» **ARBEITSAUFTRAG**:
Sammle aus den folgenden Daten jede Zeile, in der die Zeichenfolge "Merry" vorkommt.
======== VORLIEGENDE DATEN ========
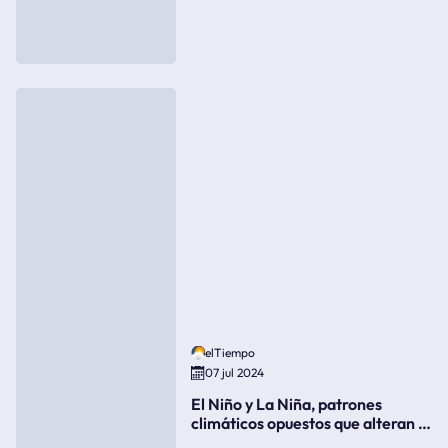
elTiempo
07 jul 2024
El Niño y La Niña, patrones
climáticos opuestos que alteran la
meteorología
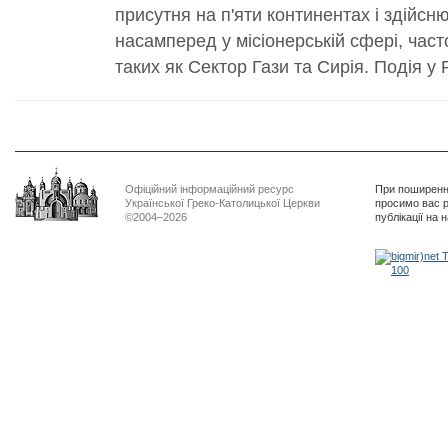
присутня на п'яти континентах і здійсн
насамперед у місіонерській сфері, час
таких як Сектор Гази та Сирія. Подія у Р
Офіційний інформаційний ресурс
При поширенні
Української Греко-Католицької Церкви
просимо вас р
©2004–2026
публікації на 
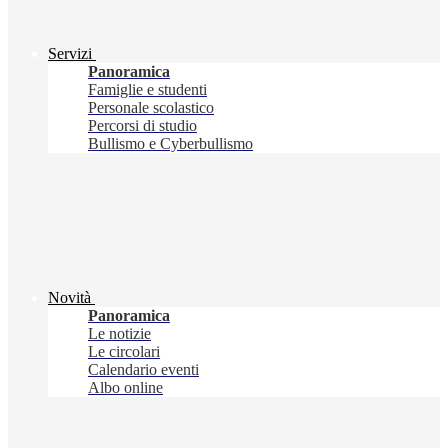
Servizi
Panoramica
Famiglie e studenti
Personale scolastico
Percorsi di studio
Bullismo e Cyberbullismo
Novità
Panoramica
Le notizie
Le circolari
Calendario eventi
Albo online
========
======== VORLIEGENDE DATEN ========
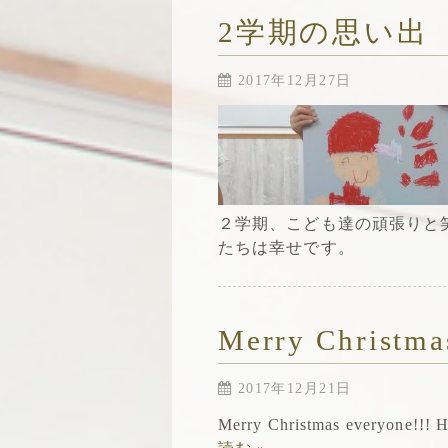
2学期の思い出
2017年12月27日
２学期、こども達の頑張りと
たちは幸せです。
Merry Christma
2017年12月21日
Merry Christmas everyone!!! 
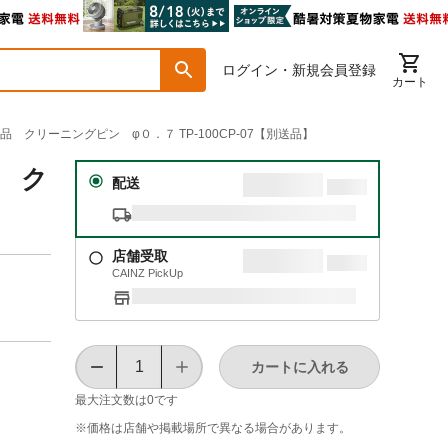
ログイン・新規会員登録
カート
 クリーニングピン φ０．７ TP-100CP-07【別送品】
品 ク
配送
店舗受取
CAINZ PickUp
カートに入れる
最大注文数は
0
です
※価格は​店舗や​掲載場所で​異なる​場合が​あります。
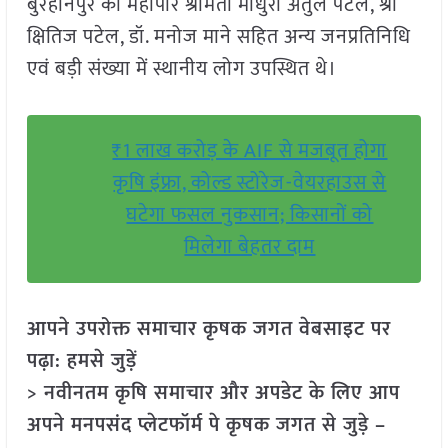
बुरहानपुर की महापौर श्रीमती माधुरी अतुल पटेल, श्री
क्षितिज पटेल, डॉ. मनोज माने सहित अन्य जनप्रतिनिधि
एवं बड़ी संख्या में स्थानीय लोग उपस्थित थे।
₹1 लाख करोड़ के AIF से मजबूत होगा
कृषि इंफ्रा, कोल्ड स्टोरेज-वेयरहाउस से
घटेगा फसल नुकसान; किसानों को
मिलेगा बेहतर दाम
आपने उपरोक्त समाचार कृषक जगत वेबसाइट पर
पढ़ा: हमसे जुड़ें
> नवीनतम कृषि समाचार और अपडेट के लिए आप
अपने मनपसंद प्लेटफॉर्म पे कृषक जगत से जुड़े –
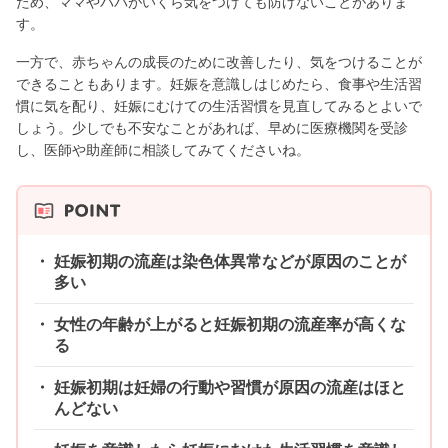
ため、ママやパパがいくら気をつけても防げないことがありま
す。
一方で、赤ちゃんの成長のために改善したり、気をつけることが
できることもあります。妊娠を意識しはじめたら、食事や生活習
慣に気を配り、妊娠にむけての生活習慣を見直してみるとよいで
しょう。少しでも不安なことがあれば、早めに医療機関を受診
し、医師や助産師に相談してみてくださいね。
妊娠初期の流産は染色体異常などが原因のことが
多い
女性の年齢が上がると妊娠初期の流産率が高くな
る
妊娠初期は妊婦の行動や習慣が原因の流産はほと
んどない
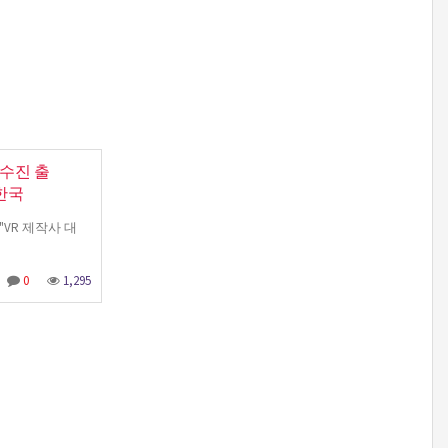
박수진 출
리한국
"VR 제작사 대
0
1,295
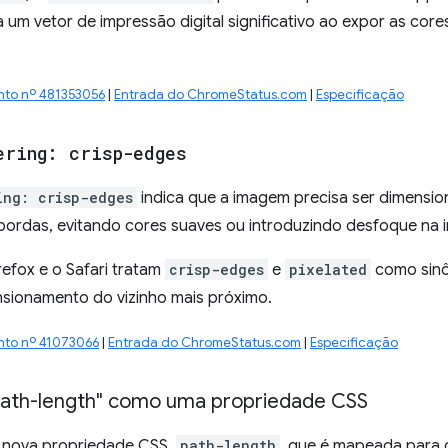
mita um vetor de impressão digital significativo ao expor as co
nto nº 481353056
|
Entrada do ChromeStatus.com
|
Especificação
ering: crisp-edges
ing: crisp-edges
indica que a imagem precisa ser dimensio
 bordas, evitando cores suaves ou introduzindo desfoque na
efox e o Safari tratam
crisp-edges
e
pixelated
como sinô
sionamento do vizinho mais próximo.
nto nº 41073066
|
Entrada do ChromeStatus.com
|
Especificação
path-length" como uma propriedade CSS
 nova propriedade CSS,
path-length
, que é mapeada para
========
» **LÖSUNG**:
Merry Christma
Merry Christmas everyone!!! 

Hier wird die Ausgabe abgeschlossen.